How do you expect it to work between a real parent and a real child? I think
it would fail miserably and annoy both sides. I'd suggest coming up with some
nasty parental tricks instead. Also adjust them after some time, because they
_do_ tend to stop working.

------
curvinator
There is an interesting parallel drawn by a famous theologian: sin is self
curved in on itself.

------
bilekas
>It’s clear to me now that it's not about what I know, but rather how I think
that's different on these days.

yup

------
dnprock
I think software ecosystems are currently infested by corporate interests. I
feel kinda funny for saying this. It sounds like some kinds of left-wing
politics. But software has become increasingly consolidated. There're 5-10
companies in the US that drive most of its development. They even picked up
the most popular open source projects. When you're part of an ecosystem, your
objective is to work the system. Making software has lower priority.

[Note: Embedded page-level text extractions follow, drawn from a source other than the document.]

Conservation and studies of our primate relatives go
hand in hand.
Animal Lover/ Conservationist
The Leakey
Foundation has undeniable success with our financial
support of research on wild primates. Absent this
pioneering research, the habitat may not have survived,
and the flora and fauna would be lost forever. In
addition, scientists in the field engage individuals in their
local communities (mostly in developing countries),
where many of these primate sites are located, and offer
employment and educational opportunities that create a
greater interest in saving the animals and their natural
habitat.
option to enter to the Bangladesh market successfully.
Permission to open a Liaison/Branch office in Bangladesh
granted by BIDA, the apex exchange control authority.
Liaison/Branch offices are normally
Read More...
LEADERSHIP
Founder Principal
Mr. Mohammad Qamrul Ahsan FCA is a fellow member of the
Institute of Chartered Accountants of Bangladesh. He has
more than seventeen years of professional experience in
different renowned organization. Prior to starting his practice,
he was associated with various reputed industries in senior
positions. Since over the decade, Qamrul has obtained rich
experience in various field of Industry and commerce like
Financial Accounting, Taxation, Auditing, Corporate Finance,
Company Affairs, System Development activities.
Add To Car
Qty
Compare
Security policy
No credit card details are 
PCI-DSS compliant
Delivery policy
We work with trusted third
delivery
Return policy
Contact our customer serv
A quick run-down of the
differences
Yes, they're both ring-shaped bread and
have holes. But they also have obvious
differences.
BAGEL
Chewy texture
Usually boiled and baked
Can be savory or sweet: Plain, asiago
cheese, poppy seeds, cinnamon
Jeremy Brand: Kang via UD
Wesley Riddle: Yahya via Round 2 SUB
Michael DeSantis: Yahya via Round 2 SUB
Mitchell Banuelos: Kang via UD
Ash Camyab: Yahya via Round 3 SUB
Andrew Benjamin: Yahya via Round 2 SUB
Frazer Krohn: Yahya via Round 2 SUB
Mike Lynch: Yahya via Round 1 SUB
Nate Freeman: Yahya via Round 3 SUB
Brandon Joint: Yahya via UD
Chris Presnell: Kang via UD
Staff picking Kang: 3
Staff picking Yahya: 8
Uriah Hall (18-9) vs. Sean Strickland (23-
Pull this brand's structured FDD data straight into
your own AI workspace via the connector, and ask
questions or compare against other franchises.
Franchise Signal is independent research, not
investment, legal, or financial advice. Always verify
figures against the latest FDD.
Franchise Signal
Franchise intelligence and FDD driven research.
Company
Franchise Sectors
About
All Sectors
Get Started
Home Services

It's extremely hard to make money being an independent software developer.
There's a lot of noise and money in the market. It's hard to compete with
marketing from big companies. You have to work for a corporation or a startup
with funding. You have to be part of an ecosystem. When you are accepted to a
program like YC, you win an entry to an ecosystem.

Can you be a software artisan nowadays? Can a small team develop and sell
software without having an ecosystem behind it? I've seen some examples of
this, like Ruby on Rails, 37signals. But they are rare exceptions.

I'm currently working on an open source project. Let's see how long I can be
independent for. Check out my project :)

[https://github.com/vidalab/vida](https://github.com/vidalab/vida)

------
carapace
It might seem like a tangent by I would recommend studying (self-)hypnosis.

------
beardedetim
Glad to see Jose writing again! Great post as always from them.